Showing posts with label session. Show all posts
Showing posts with label session. Show all posts

Friday, August 19, 2016

Catch-up post. Mild, Saison, Oktoberfest

I've fallen behind on the blog. It happens. Life. Since the last post, I've brewed 2 ales, built a fermentation chamber and brewed Oktoberfest using Kolsh yeast, so technically also an ale in a lager costume.

Brews

English Pale Mild

This brew was based off a recipe from Experimental Homebrewing's session recipe collection. Specifically, Drew Beachum's Oat Mild.

Grain/Sugars:
6.0 lbs. Maris Otter
2.0 lbs. Oat Malt
0.6 lbs. Crystal 60


Hops:
0.10 oz. Nugget @60. (A: 16.8%)
0.22 oz. Perle @30. (A: .5%)

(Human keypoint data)
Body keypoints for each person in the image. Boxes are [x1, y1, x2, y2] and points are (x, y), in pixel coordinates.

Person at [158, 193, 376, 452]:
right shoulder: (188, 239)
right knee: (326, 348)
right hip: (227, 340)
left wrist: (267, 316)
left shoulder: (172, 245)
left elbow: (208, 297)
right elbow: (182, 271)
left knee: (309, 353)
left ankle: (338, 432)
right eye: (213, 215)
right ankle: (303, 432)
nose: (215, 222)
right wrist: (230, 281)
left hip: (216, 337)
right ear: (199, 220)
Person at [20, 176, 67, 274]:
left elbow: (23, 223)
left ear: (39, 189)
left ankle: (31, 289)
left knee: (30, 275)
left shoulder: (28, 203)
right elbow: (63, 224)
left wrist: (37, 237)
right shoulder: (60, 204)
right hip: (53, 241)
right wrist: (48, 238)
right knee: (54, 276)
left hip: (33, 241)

Activities:
• A. Return the portion of the homebrew blog post that begins at the words "Catch-up post. Mild, Saison, Oktoberfest" and ends after "Beachum's Oat Mild.".
• B. Write the next part of the homebrew blog post, starting right after its last line.

Answers for this exercise:
• A.
Catch-up post. Mild, Saison, Oktoberfest

I've fallen behind on the blog. It happens. Life. Since the last post, I've brewed 2 ales, built a fermentation chamber and brewed Oktoberfest using Kolsh yeast, so technically also an ale in a lager costume.

Brews

English Pale Mild

This brew was based off a recipe from Experimental Homebrewing's session recipe collection. Specifically, Drew Beachum's Oat Mild.

• B.
Yeast:
WLP005 British Ale


Extras:
0.5 tsp Wyeast nutrient


1 tablet Whirlfloc

 B

Saison with Hibiscus

This brew was also based off a recipe from Experimental Homebrewing. This we Beachum's goto saison recipe, Saison Experimentale. This one is made extra special with the addition of family grown and dried hibiscus flowers. My awesome parents plucked and dried each and every hibiscus blossom from their garden all summer long. This was also the second time I've use Wyeast 3724 Belgian Saison. The first time, I followed standard procedure and experienced the famous 'stall' from this yeast. This time, I followed Drew's open fermentation procedure and low and behold, the yeast attenuated all the way down to 1.004 in about 2 weeks. Amazing.

Grain/Sugars:
8.75 lbs. Pilsner
0.50 lbs. Flaked Wheat
1.00 lbs. White table sugar


Hops:
0.50 oz. Magnum@60. (A: 12.9%)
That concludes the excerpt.